Ashis G. Banerjee
University of Washington
"An Engineer's Foray into Topological Learning: Addressing Challenges in Mobile Robot Perception and Mapping"
Topological learning (TL), referring to a synergy of computational topology and machine learning, has recently emerged as an effective pattern recognition framework for noisy, high-dimensional problems. The recognition happens by first identifying the topological structures that encode the shape and connectedness information among the observations (sample), and then characterizing the structures based on their relative persistence over a wide range of spatial and/or temporal scales. In this talk, I discuss successful demonstrations of TL for challenging mobile robot perception and mapping problems in unseen environments. Our novel adaptation of TL recognizes occluded objects and anomalies significantly more accurately than other state-of-the-art shape or learning-based methods without requiring real-world training samples. I conclude by pointing out future research directions for active multi-robot coordination.
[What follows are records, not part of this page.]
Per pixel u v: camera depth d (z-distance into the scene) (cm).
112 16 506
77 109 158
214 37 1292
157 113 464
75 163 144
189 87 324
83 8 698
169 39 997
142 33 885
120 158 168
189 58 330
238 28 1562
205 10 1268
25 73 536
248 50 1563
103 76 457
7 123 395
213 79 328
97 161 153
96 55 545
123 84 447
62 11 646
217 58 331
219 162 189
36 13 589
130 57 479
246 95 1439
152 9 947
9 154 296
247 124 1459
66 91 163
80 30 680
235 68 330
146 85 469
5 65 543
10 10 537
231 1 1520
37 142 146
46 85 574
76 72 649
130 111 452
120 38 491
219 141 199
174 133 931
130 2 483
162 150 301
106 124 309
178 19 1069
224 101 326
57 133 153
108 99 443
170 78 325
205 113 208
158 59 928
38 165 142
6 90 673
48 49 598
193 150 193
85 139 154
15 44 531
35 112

Ashis G. Banerjee is an Associate Professor of Industrial & Systems Engineering and Mechanical Engineering at the University of Washington (UW). Prior to joining UW, he was a Research Scientist at GE Global Research and a Postdoctoral Associate at MIT. He obtained his Ph.D. and M.S. in Mechanical Engineering from the University of Maryland (UMD), College Park, and B.Tech. in Manufacturing Science and Engineering from IIT Kharagpur. Dr. Banerjee has authored sixty peer-reviewed publications on a broad range of research topics spanning AI-enabled autonomous robotics, machine learning-driven decision making, and smart manufacturing. His research has been well supported by a large number of organizations, including the DOE, MxD, NAVSEA, ONR, WA State, Amazon Robotics, Boeing, and PACCAR. He has received several honors including the 2019 Amazon Research Award, 2012 Most Cited Paper Award from the Computer-Aided Design journal, and 2009 Best Mechanical Engineering Dissertation Award at UMD. He serves as a Senior Editor of the IEEE Robotics and Automation Letters, and an Associate Editor of the ASME Journal of Mechanisms and Robotics and the Springer Journal of Micro-Bio Robotics.